Abstract:
Abstract: We will consider the fundamental trade-off between the compactness of information representation and the efficiency of information extraction in the context of the set membership problem. In the set membership problem, a set S of size at most $n$ from a universe of size $m$ is to be represented as a short bit vector in order to answer membership queries of the form ``Is x in S?'' by probing the bit vector at $t$ places. The bit-probe complexity $s(m,n,t)$ is the minimum number of bits of storage needed for such a scheme. Improving on the works of Buhrman, Milterson, Radhakrishnan and Venkatesh (2002) and Alon and Feige (2009) we provide better bounds on $s(m,n,t)$ for a range of $m$, $n$ and $t$.
For two probes:
$s(m,n,2) =O(m^{1-\frac{1}{4n+1}})$; this improves on a result of Alon and Feige that states that for $n \leq \lg m$, $s(m,n,2) = O( m n \lg ((\lg m) / n) / \lg m)$
$s(m,n,2)= \Omega(m^{1-\frac{1}{\lfloor n/4 \rfloor}})$; in particular, $s(m,n,2)=\Omega(m)$ for $n \geq 4\lg m$.
For three probes:
$s(m,n,3) = \tilde{O}(\sqrt{mn}).$ This improves a result of Alon and Feige that states that $s(m,n,2)=O(m^{\frac{2}{3}} n^{\frac{1}{3}})$. For $n\approx \lg m$, our general lower bound implies a lower bound of $\Omega(\sqrt{m})$ which comes close to the upper bound.

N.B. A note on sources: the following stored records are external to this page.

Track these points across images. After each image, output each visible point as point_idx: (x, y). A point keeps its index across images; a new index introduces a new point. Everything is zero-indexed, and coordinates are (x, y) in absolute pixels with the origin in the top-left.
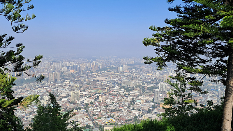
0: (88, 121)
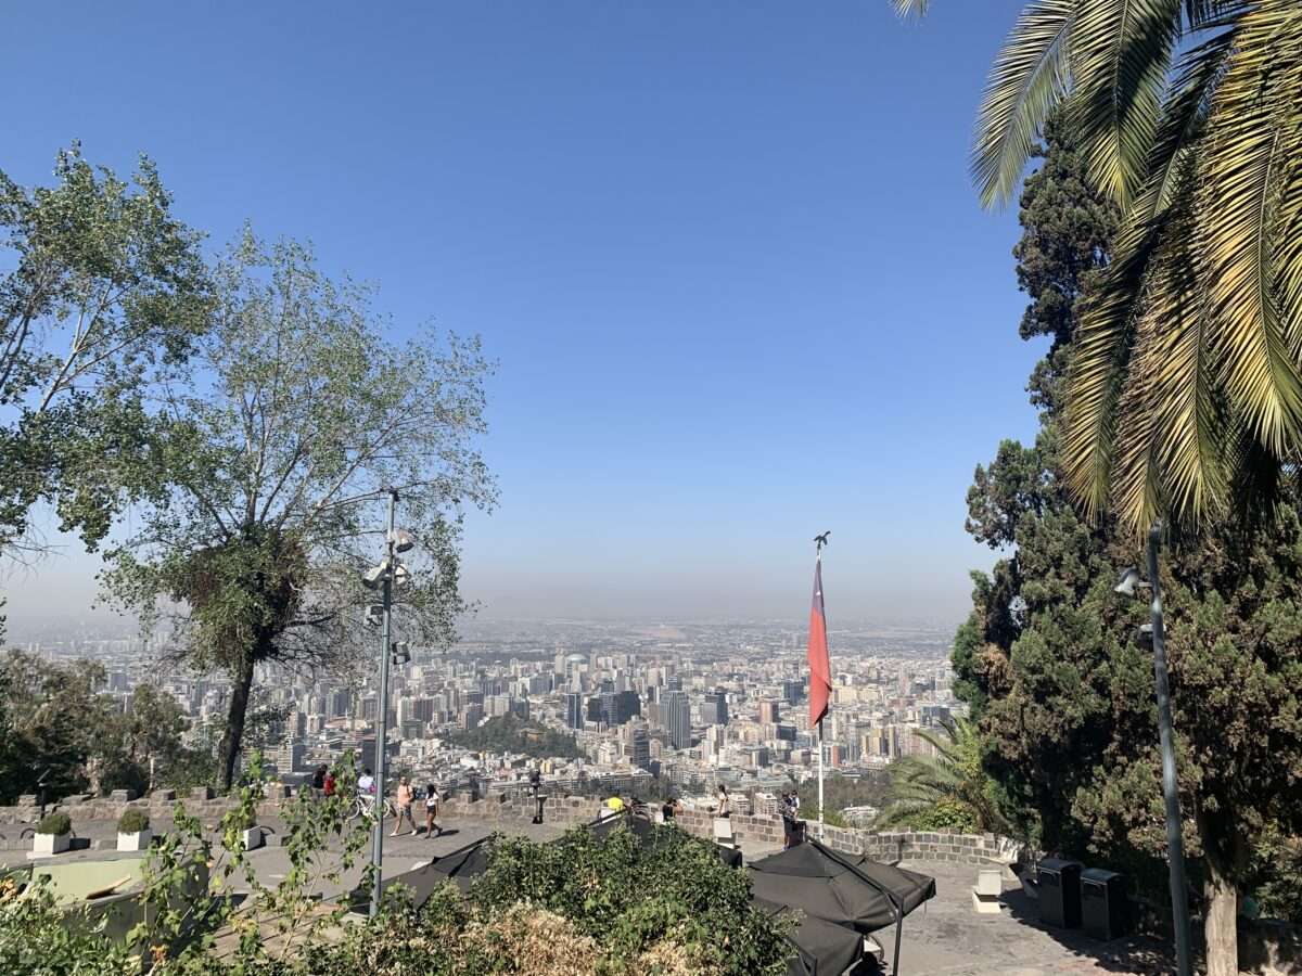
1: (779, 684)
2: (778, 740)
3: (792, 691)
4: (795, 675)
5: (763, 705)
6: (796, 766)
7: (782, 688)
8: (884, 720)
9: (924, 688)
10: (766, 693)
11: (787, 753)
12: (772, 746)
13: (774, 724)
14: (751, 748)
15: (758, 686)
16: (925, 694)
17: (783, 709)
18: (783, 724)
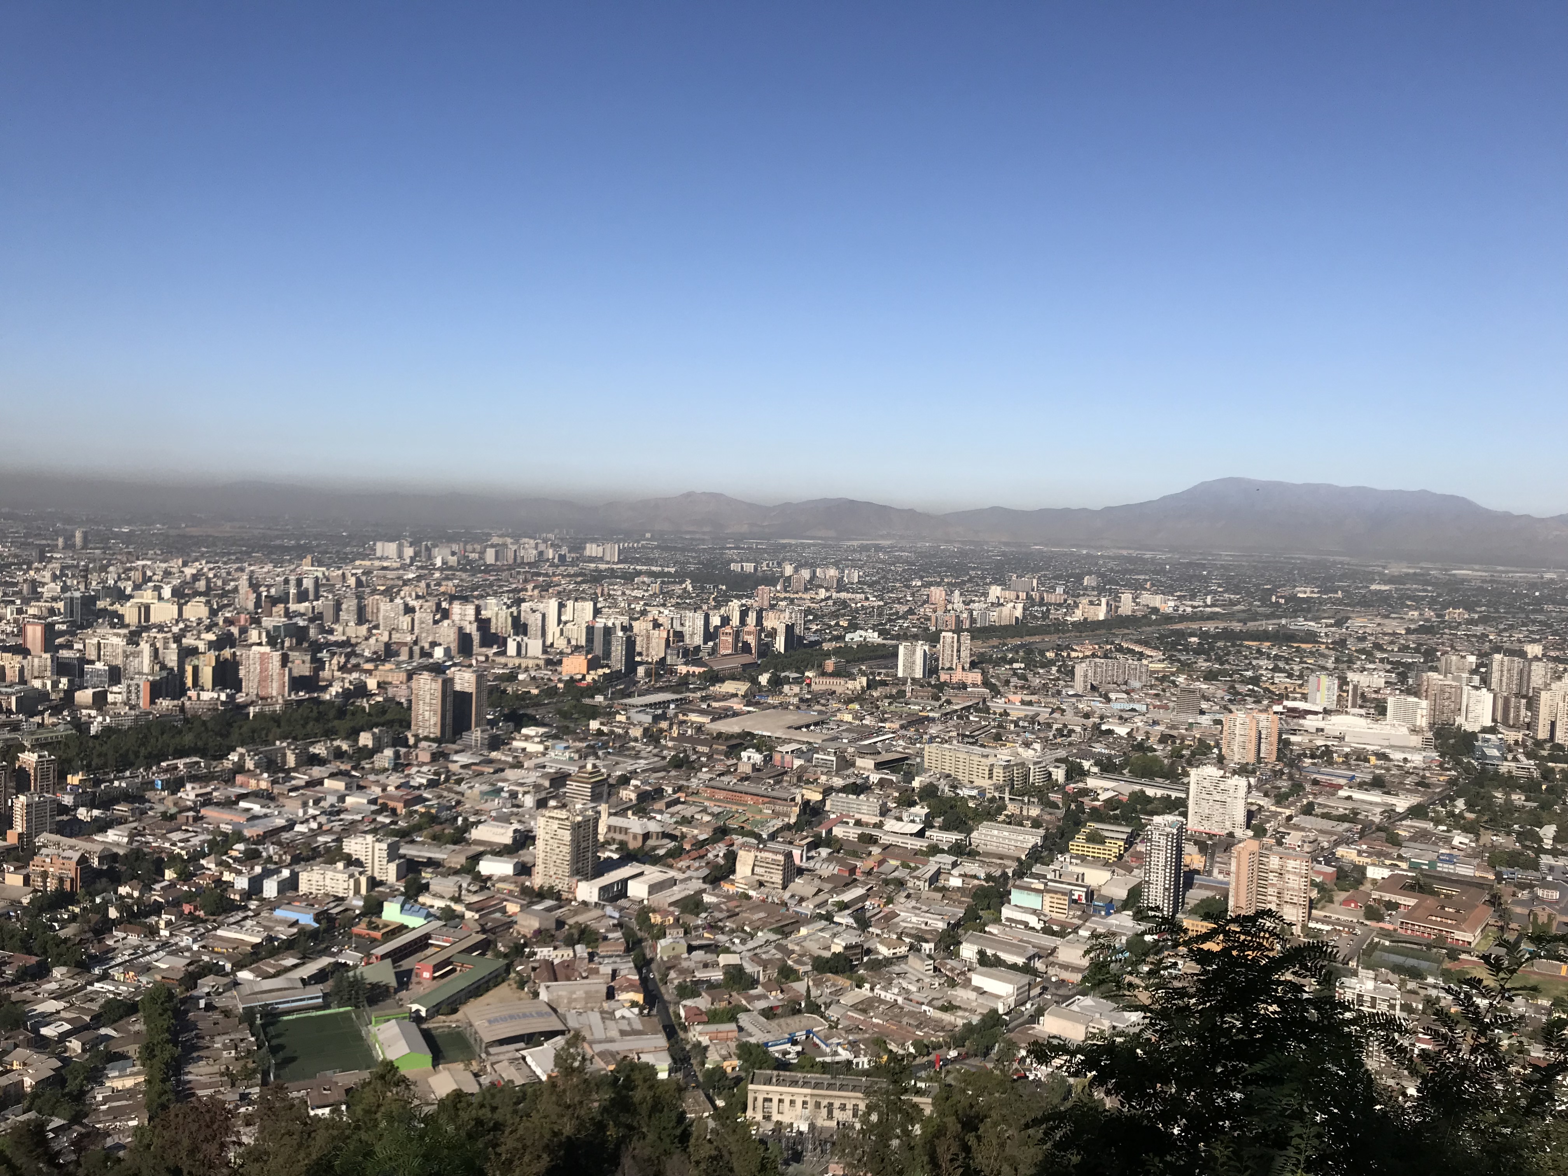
0: (635, 1033)
1: (54, 599)
2: (55, 678)
3: (77, 609)
4: (82, 587)
5: (30, 629)
6: (84, 712)
7: (61, 605)
8: (217, 645)
9: (273, 601)
10: (31, 611)
11: (69, 694)
12: (44, 685)
13: (48, 655)
14: (9, 690)
15: (18, 602)
16: (275, 609)
17: (61, 634)
18: (64, 653)
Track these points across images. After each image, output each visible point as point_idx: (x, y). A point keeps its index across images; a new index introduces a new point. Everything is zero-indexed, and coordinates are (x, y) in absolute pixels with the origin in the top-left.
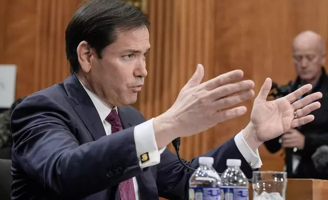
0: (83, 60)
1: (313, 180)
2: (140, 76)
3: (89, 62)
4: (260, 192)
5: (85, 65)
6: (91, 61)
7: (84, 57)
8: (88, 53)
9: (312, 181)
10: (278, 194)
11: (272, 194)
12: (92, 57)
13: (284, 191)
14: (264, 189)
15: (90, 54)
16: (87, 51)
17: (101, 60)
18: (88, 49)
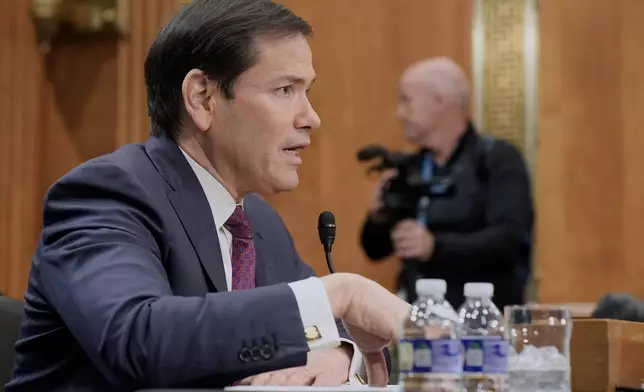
0: (194, 107)
1: (608, 320)
2: (307, 128)
3: (208, 109)
4: (519, 348)
5: (202, 118)
6: (212, 109)
7: (197, 101)
8: (204, 92)
9: (606, 322)
10: (554, 349)
11: (544, 349)
12: (213, 101)
13: (567, 342)
14: (526, 341)
15: (207, 95)
16: (202, 90)
17: (231, 101)
18: (204, 83)
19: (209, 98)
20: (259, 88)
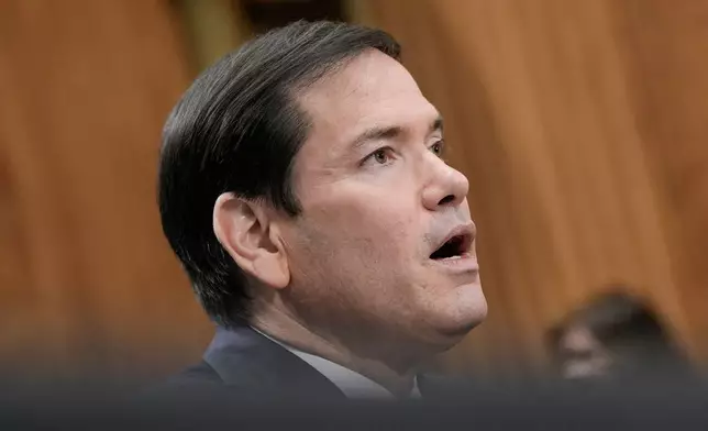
0: (252, 258)
2: (448, 200)
3: (273, 249)
5: (268, 268)
6: (280, 245)
8: (257, 224)
12: (275, 232)
15: (264, 228)
16: (251, 223)
17: (300, 219)
18: (249, 212)
19: (268, 230)
20: (329, 174)
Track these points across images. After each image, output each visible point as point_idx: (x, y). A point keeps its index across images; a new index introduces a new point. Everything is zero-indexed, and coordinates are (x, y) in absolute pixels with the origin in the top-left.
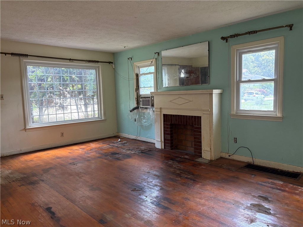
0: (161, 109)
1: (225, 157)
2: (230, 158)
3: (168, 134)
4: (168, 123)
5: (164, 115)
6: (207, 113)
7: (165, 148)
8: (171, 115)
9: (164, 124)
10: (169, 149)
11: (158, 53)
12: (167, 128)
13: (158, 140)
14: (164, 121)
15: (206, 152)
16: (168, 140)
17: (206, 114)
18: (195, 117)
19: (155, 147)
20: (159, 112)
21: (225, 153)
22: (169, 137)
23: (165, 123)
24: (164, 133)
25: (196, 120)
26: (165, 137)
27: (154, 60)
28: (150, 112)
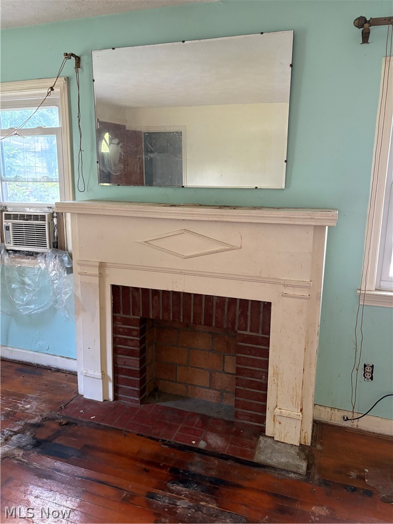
0: (102, 266)
1: (329, 421)
2: (348, 424)
3: (131, 353)
4: (131, 316)
5: (115, 288)
6: (298, 293)
7: (116, 398)
8: (145, 291)
9: (114, 319)
10: (131, 400)
11: (78, 59)
12: (129, 332)
13: (90, 373)
14: (115, 309)
15: (283, 421)
16: (130, 372)
17: (292, 297)
18: (244, 302)
19: (77, 393)
20: (97, 279)
21: (329, 410)
22: (133, 363)
23: (121, 315)
24: (115, 351)
25: (249, 313)
26: (119, 362)
27: (61, 82)
28: (47, 268)
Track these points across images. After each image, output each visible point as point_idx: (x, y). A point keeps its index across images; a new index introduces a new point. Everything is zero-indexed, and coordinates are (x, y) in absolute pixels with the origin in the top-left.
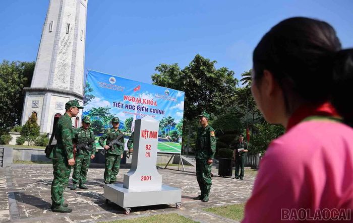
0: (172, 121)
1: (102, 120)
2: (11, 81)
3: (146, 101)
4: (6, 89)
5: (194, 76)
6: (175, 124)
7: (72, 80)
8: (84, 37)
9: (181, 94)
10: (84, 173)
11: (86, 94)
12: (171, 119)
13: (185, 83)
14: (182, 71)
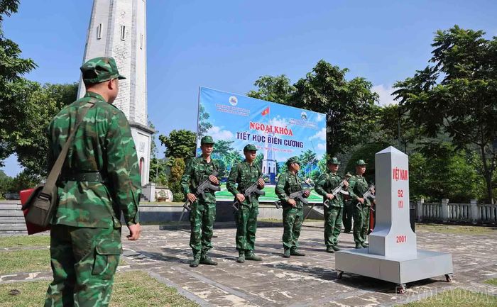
0: (313, 156)
1: (223, 159)
2: (47, 111)
3: (278, 130)
4: (42, 123)
5: (318, 92)
6: (316, 161)
7: (132, 105)
8: (144, 43)
9: (321, 117)
10: (207, 237)
11: (200, 122)
12: (312, 153)
13: (305, 101)
14: (294, 85)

The best non-adaptive schemes (when probes are made in parallel) for $t\geq 4$ use majority decoding to answer membership queries. For three non-adaptive probes, we show a lower bound for majority decoding schemes: $s(m,n,t)=\Omega(m^{1-\frac 1{cn}})$ for some $c>0$. Lower bounds are also obtained for other functions.
In general: We exhibit non-adaptive and adaptive schemes for odd $t\geq 5$ that use significantly less space than the schemes of Buhrman et al. We also obtain slight improvement over their general lower bound.
(This is joint work with Jaikumar Radhakrishnan.)